Description
Requirements
Data download
Bioconda: Installation of CoverM and R
Mapping
Reformat the mapping output
Create Heatmap with R
In this tutorial, we will map metagenomic libraries to the iMGMC mouse MAG collection, calculate species abundances and visualize the results with a heatmap with R. We use the metagenomic data from Rosshart, 2017 and generate a heatmap like in Figure 4
Reads have to be filtered for mouse host reads. Here we only want the MAG abundances and skip this step. Please see Genecatalog-Pipeline
We select representative mMAG even with medium Quality (comp>50, con<10) to cover full diversity.
# download mMAG genomes and annotations
wget -c "https://zenodo.org/record/3631711/files/iMGMC-mMAGs-dereplicated_genomes.tar.gz"
wget -c "https://zenodo.org/record/3631711/files/MAG-annotation_CheckM_dRep_GTDB-Tk.tar.gz?download=1"
tar -xzf iMGMC-mMAGs-dereplicated_genomes.tar.gz
tar -xzf MAG-annotation_CheckM_dRep_GTDB-Tk.tar.gz
# download example data
# waring: 39 files in total 128GB data, you can download the [CoverM results files](https://github.com/tillrobin/iMGMC/raw/master/tutorials/data/abundances-PRJNA390686.txt)
wget -c "https://github.com/tillrobin/iMGMC/raw/master/tutorials/data/download-list-PRJNA390686.txt"
while read line
do
wget -c $line
done < download-list-PRJNA390686.txt
We install CoverM and Krona Plot via Bioconda. Please be sure the you install and activate Bioconda before.

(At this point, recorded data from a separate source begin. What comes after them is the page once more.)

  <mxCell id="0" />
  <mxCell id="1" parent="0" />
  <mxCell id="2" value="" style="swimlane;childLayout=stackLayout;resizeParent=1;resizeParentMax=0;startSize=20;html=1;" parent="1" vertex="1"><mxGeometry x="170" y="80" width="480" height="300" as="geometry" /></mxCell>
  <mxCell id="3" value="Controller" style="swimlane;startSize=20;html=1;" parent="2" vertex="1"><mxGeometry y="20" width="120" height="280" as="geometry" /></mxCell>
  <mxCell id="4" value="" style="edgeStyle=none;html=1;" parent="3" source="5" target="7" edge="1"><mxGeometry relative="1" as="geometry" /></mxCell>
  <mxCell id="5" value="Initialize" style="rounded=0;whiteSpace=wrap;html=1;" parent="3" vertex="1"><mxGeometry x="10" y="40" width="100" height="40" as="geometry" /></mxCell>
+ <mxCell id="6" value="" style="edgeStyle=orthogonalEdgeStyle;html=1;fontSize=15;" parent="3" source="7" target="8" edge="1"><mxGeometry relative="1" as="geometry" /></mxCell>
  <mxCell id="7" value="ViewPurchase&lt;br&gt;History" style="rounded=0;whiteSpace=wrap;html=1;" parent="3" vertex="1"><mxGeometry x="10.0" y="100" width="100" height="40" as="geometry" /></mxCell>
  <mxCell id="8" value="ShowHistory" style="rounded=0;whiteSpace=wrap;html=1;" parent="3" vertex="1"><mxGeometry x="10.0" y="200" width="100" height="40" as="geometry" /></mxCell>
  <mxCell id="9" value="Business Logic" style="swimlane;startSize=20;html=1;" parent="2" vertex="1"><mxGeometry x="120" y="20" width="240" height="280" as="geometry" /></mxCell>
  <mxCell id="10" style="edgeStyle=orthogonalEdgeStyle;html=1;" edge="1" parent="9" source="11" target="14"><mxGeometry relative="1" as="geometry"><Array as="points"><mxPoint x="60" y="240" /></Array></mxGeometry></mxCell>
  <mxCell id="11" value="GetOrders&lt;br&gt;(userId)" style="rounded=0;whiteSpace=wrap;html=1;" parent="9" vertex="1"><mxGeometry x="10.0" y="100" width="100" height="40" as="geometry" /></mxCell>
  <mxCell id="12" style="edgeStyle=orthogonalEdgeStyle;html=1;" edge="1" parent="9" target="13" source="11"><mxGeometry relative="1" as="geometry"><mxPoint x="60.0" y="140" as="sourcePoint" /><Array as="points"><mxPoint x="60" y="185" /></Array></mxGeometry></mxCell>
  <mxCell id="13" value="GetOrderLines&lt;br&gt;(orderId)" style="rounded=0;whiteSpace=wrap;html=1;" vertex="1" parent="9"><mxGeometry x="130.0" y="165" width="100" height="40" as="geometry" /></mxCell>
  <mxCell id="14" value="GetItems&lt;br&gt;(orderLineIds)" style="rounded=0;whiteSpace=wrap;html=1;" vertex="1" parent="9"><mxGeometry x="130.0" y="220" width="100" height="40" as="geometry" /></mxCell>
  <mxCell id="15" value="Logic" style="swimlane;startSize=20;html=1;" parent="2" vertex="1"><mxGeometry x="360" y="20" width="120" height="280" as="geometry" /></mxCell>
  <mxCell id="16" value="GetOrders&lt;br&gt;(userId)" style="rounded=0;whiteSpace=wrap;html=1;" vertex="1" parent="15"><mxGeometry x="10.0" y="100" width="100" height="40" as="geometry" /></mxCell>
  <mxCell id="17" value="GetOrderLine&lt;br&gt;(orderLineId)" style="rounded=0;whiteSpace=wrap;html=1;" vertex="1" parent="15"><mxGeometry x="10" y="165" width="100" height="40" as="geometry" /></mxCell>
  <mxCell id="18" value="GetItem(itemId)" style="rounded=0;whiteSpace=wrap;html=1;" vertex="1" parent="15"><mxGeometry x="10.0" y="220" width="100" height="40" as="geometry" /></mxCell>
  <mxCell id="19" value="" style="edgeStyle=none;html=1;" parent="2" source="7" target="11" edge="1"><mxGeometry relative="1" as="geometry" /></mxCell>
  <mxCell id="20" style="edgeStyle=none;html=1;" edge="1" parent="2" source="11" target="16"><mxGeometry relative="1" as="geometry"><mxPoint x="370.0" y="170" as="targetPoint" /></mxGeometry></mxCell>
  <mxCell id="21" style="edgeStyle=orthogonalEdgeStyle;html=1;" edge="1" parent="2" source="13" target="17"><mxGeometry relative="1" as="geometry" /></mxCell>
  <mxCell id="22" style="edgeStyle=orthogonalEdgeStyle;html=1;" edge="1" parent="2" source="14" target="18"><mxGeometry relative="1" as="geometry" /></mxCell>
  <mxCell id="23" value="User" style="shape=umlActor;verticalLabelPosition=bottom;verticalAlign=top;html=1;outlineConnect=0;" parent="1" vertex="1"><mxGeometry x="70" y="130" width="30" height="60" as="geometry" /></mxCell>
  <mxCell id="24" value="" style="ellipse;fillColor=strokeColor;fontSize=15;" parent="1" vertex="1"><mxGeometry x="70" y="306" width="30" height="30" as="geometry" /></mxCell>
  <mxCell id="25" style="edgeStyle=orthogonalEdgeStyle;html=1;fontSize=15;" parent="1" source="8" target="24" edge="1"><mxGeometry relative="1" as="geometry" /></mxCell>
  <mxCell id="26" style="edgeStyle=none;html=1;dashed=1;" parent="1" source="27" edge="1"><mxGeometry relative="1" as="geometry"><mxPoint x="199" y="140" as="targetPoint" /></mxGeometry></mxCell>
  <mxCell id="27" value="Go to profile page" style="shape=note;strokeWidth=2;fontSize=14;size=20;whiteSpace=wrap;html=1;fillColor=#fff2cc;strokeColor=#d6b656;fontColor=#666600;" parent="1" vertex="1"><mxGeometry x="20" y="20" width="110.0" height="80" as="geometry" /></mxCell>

conda create -n coverm coverm
conda create -n r-base r-base
For this tutorial, we use CoverM for mapping the reads to MAG collection. Please see CoverM documentation for more details. Waring this process need, around 32 GB of memory and some hours run time. Download: CoverM-Output
# bioconda activate environment
conda activate coverm
# run CoverM for Sample ($SampleName) with ReadR1 ($Fastq_R1) and ReadR2 ($Fastq_R2)

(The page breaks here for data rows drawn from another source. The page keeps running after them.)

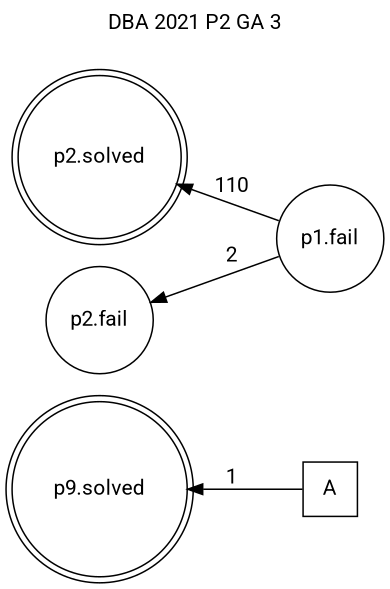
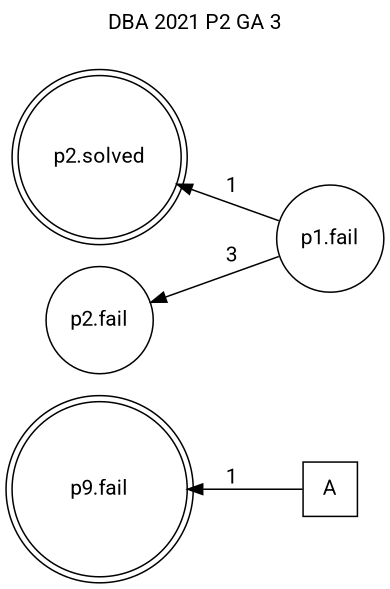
  digraph {
    fontname=Roboto
    label=" DBA 2021 P2 GA 3 "
    labelloc=tl
    rankdir=RL
    node [fontname=Roboto shape=doublecircle]
    edge [fontname=Roboto]
    n1 [label=A shape=square]
-   n2 [label="p9.solved"]
+   n2 [label="p9.fail"]
    n3 [label="p1.fail" shape=circle]
    n4 [label="p2.solved"]
    n5 [label="p2.fail" shape=circle]
    n1 -> n2 [label=1]
-   n3 -> n4 [label=110]
-   n3 -> n5 [label=2]
+   n3 -> n4 [label=1]
+   n3 -> n5 [label=3]
  }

coverm genome --threads 24 \
--genome-fasta-directory dereplicated_genomes \
--genome-fasta-extension fa \
--coupled SRR6032* \
> abundances-PRJNA390686.txt
This will add taxonomy to the abundance profile and reformat output for Krona plotting with MAG-name
# add taxonomy and MAG-name
head -n 1 abundances-PRJNA390686.txt | sed "s/_1.fastq.gz Relative Abundance (%)//g" > abundances-PRJNA390686-withTaxonomy.txt
paste \
<( cut -f1 abundances-PRJNA390686.txt | sed "s/^/\^/" | grep -w -f - gtdbtk.bac120.summary.tsv | cut -f1,2 | sort | awk '{print $2"-"$1}' | sed "s/.*f__/f__/" ) \
<( tail -n+3 abundances-PRJNA390686.txt | sort | cut -f2- ) \
>> abundances-PRJNA390686-withTaxonomy.txt
# bioconda activate environment
conda activate r-base
# download example R Script
wget https://github.com/tillrobin/iMGMC/raw/master/tutorials/data/Rscript_heatmap.R
# run Rscript
Rscript Rscript_heatmap.R
After running these steps, you can open the resulting pdf files and explore the microbiota. Colors dark blue: Lab-mice microbiota, light blue: reconstituted Lab-mice microbiota, dark green: Wild-mice microbiota, light green: reconstituted Wild-mice microbiota. You can see clustering for the samples into the Lab and Wild mice groups.
Furthermore, you can look at specific species eg. "Helicobacter". You can see that there are no Helicobacter species in the Lab mice (blue samples). Only two of four species were transferred from the original Wild mice (dark green) to the reconstituted Wild-mice microbiota (light green).